- **JOB ITEM A**:
Answer these questions from the passage on the microfiber flow rate sensor:
(i) What width and length was the PDMS patch cut to?
(ii) At what constant flow rate was water pumped from the storage tank into the pipeline?
(iii) Which spectrometer received the transmitted light?

- **EXERCISE PASSAGE**:
::::::::::
To test the sensing performance, an optical microfiber flow rate sensor was packaged into a section of water pipe as a holder and then inserted into a tee coupling for the easy connection with water pipelines, as shown in Fig. 3(a). In order to fix the U-shape microfiber embedded PDMS film in a water pipe, we developed a three-step process. (1) Cutting the U-shape microfiber embedded PDMS film to a patch (4 mm in width, 4 cm in length) ∼1.5 mm away from the microfiber U-turn; (2) Inserting the PDMS patch into a package pipe (5 mm in inner diameter), and making the immersed PDMS (sensory area) outside the package pipe; (3) Fixing the PDMS patch in the center of the package pipe by silicone sealant. After curing overnight, the water pipe packaged sensor can be inserted into a tee coupling as shown in Fig. 3(a) for flow rate measurement. Figure 3(b) shows a schematic diagram of the experimental set-up for water flow rate measurement. Water in a storage tank was pumped into a pipeline with a constant flow rate of 16.7 L/min, which was then split into two channels. The water flow rates in the channels were regulated by two valves connected to each channel. An optical fiber flow rate sensor in a tee coupling was connected to the upper channel after a commercial hall flowmeter which was used for the calibration of flow rate. To obtain a broadband spectral response of the optical microfiber flow rate sensor, white light from a halogen tungsten lamp (SLS201L, Thorlabs) was coupled into the sensor. The transmitted light was guided into a spectrometer (Maya2000-Pro, Ocean Optics) for the spectral analysis.
::::::::::
(Records from a collection)
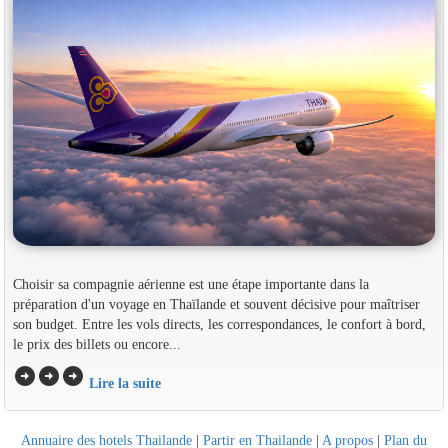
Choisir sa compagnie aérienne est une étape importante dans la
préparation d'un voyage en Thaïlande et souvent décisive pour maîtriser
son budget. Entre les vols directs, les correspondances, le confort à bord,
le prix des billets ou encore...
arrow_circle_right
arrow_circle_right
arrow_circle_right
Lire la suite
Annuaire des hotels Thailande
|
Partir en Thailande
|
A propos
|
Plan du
::::::::::
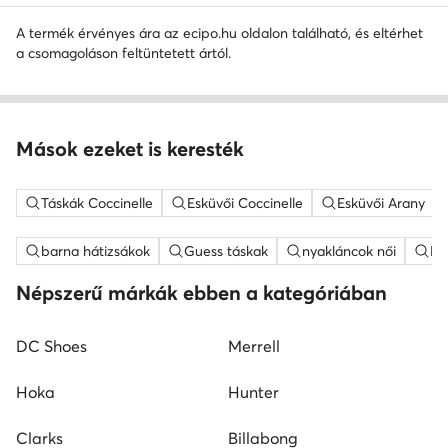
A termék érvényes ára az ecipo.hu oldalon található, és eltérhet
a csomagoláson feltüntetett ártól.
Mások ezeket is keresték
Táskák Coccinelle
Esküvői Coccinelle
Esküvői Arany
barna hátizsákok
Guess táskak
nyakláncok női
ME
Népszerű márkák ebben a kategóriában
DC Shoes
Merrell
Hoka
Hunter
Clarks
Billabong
::::::::::
- **JOB ITEM B**:
Identify each line in the entries above that contains the string "Coccinelle", and copy those lines.

- **YOUR RESPONSE A**:
(i) 4 mm in width and 4 cm in length
(ii) 16.7 L/min
(iii) A Maya2000-Pro spectrometer from Ocean Optics

- **YOUR RESPONSE B**:
Táskák Coccinelle
Esküvői Coccinelle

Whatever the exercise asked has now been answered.